Aktuelles Protokoll der KER Online

Das Protokoll der letzten Sitzung der KER am 22.06.2022 ist nun online. Ihr findet es wie immer auf der Seite der KER.

Da die Entscheidung über den Weg „Fluss der Zeit“ sehr umstritten ist, will die KER versuchen, hier ihren Weg zur Entscheidungsfindung darlegen.

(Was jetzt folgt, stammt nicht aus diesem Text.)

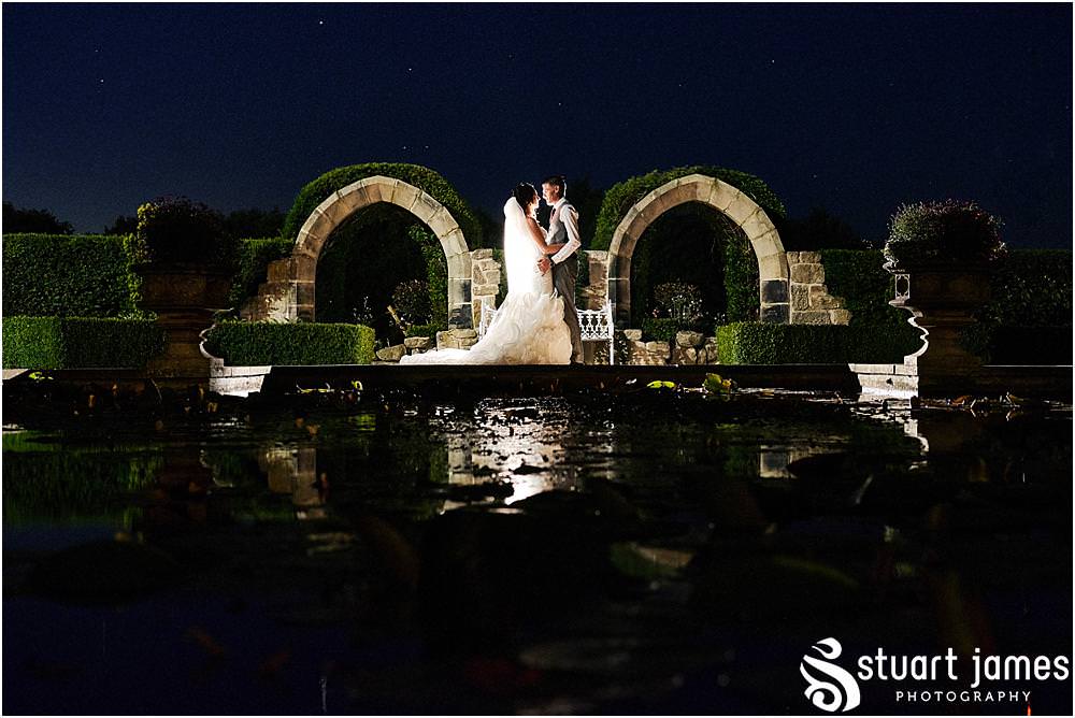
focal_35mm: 53
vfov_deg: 25.6
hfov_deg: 37.5
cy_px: 359
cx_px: 538
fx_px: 1583
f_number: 4
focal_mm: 35
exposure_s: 1/2
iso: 8000
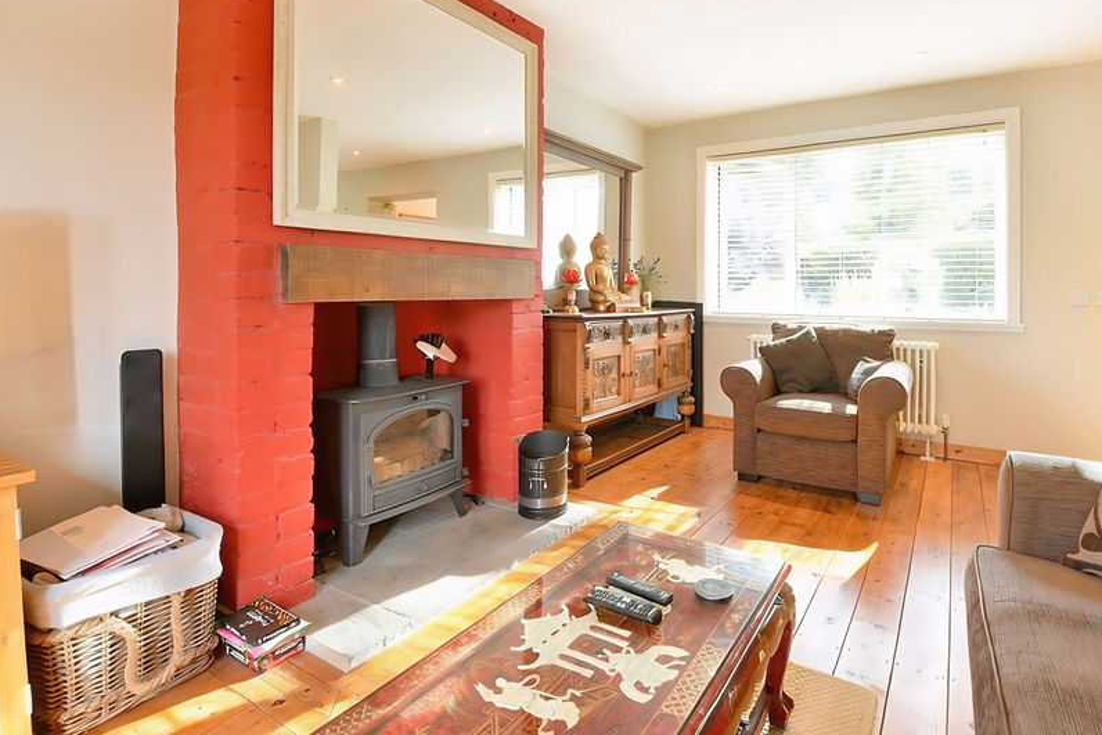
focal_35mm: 18
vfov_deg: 66.9
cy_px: 300
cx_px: 640
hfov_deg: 89.3
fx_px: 551
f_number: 8
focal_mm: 14
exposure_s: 1/15
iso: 250
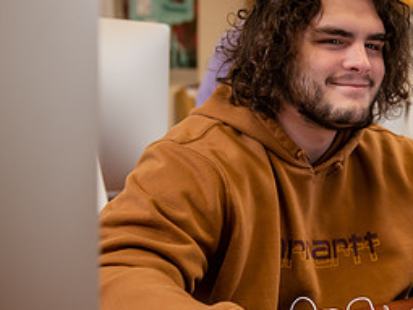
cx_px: 361
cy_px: 196
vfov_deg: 20.9
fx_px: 835
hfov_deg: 26.9
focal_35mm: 70
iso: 640
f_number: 3.2
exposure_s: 1/200
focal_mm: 32
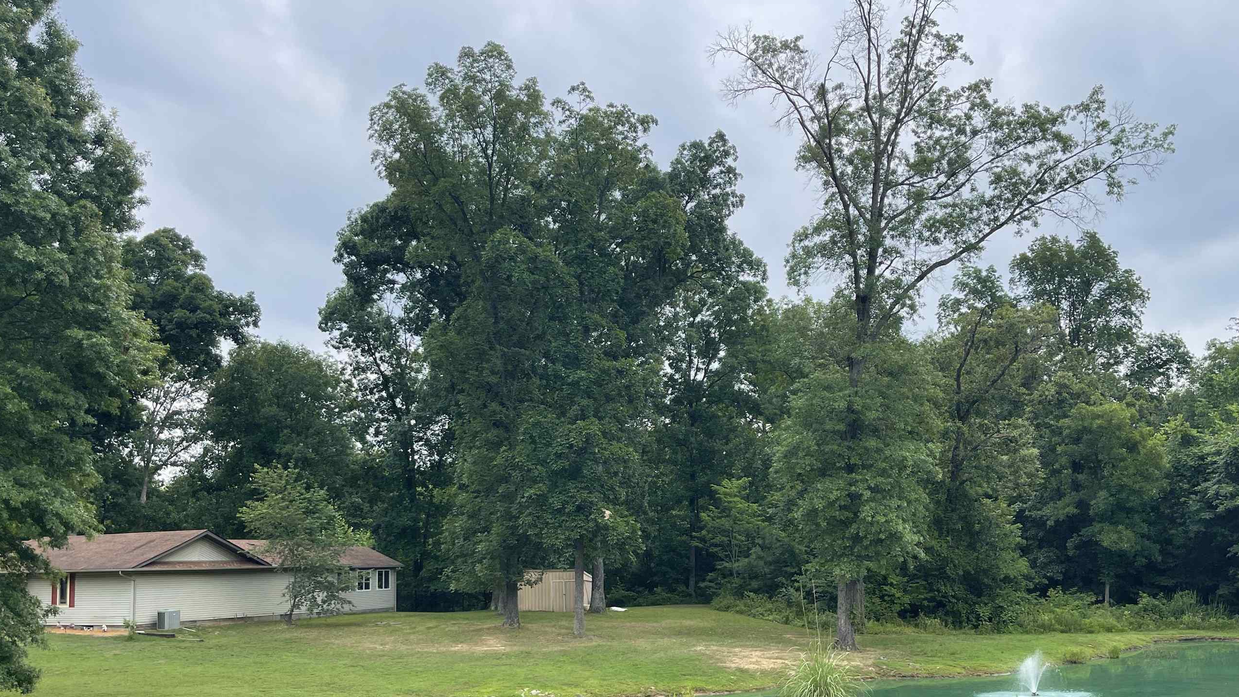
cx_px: 640
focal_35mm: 34
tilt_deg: +3.8
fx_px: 1117
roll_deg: +0.8
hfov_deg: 58.0
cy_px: 465
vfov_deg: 34.3
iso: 32
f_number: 1.6
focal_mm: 5.1
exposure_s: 1/1387
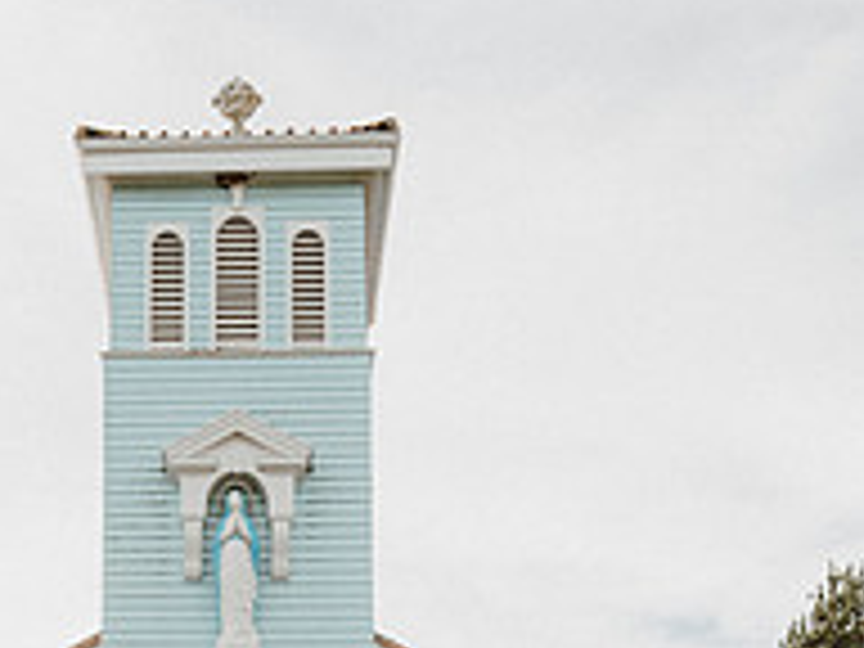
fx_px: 1348
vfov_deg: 22.6
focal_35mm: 54
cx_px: 194
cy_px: 945
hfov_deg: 34.6
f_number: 3.5
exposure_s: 1/500
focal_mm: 24
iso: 125
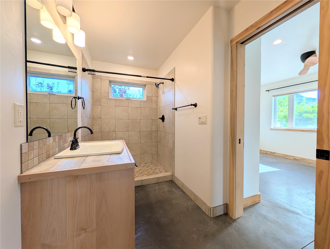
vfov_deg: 94.6
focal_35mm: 12
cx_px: 165
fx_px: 115
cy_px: 124
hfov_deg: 110.5
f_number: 1.7
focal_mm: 2.02
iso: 44
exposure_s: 1/266
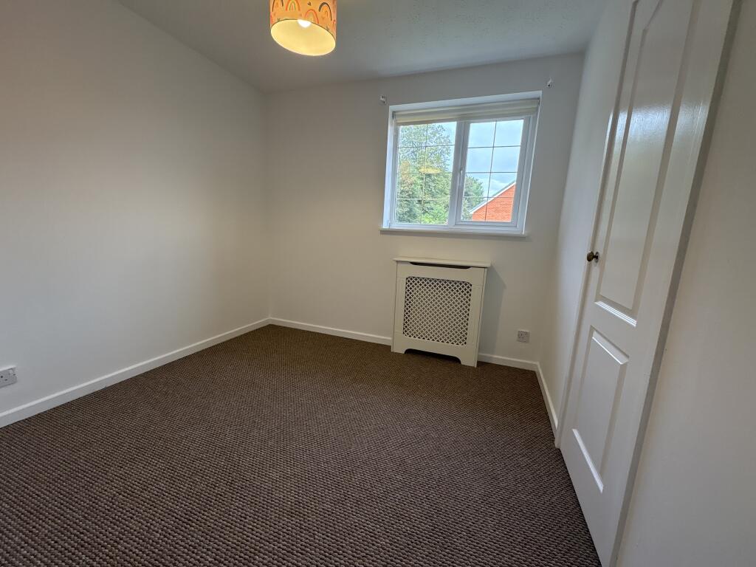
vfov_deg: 85.7
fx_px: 306
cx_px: 378
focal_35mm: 14
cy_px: 284
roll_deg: -2.7
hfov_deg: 102.1
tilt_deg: -8.9
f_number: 2.2
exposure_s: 1/99
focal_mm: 2.22
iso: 160
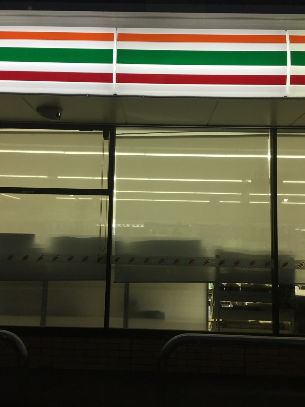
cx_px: 152
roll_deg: -0.7
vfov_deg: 61.7
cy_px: 204
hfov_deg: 48.2
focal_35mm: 29
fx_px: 341
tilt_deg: +5.4
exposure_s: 1/30
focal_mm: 4.15
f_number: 2.2
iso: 80
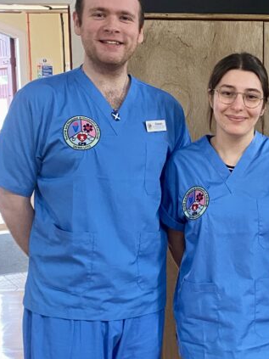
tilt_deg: -9.9
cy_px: 210
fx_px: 653
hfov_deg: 22.6
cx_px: 249
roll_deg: +0.6
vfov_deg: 30.7
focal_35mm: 63
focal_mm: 4.25
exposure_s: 1/50
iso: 400
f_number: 1.8
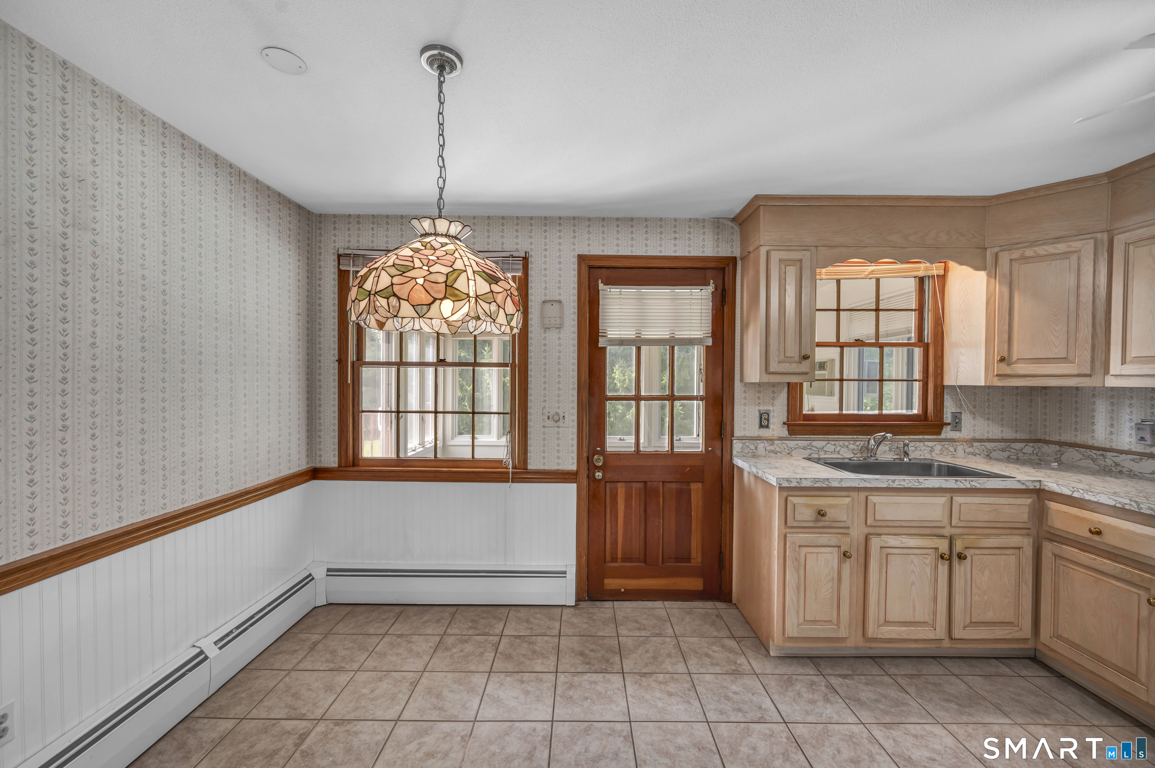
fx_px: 449
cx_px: 578
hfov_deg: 104.3
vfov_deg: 81.1
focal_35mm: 14
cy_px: 384
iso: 320
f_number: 7.1
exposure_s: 1/25
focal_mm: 14
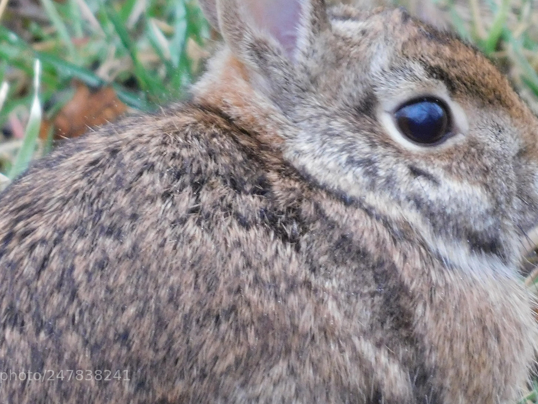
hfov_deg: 1.5
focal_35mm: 1286
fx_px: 19989
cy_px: 128
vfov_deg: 1.2
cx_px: 262
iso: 800
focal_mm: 160
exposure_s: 1/25
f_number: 6.5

Fluss der Zeit – ein Dilemma

Die Diskussion um den Weg „Fluss der Zeit“ am Thürmsdorfer Stein hat die Kommission für Ethik und Regeln (KER) in ein klassisches Dilemma gebracht. Nachdem der Weg durch die AG Neue Wege (AGNW) als Erstbegehung anerkannt wurde, wurde Widerspruch gegen diese Entscheidung eingelegt und die AG Felsklettern (AGF) hat sich für eine Aberkennung ausgesprochen. Die KER hat nun entschieden, dass dieser Weg erhalten bleiben soll. Die Gründe für diese Entscheidung möchten wir hier ausführlich erläutern.

Hintergrund:

Der Weg „Fluss der Zeit“ (VIIa) führt durch die Ostseite des Thürmsdorfer Steins und wurde am 25.3.2020 erstbegangen und von der AGNW anerkannt. Der Weg hat 3 Ringe und bietet nach einem, schweren, gut gesicherten, Zug am 1. R knapp 30 Meter Wandkletterei im IV‘ten Grad. Dies erklärt, neben der prominenten Lage, sicherlich auch die Beliebtheit und so war der Weg nach 1,5 Monaten ausgezählt und erhielt in den Sommermonaten im Schnitt eine Begehung pro Tag. Mehrere Bergfreunde haben bei ihren Begehungen von „Fluss der Zeit“ jedoch festgestellt, dass der seitliche Wegabstand zur benachbarten „Ostwand“ (IV, L. Petrich, 2.6.1980) an mehreren Stellen den von den Kletterregeln vorgegebenen Mindestabstand unterschreitet. Weil somit die „Ostwand“ beeinträchtigt würde, wurde ein Einspruch gegen die Anerkennung des Weges eingelegt. Dieser Sachverhalt wurde in einer Sitzung der AGF diskutiert und das Meinungsbild der Anwesenden ergab, dass der Weg „Fluss der Zeit“ nicht den Kletterregeln entspricht und wieder aberkannt werden sollte. Da die AGF als offenes Forum zum Meinungsaustausch keine festen Mitglieder hat, liegt die letztliche Entscheidung bei der KER. Die KER hat sich daher ebenfalls sehr intensiv mit dem Thema auseinandergesetzt, sowohl in ihrer regulären Sitzung im Vereinszentrum als auch bei einem Termin vor Ort, bei dem die betreffenden Wege in mehreren Seilschaften parallel geklettert wurden. 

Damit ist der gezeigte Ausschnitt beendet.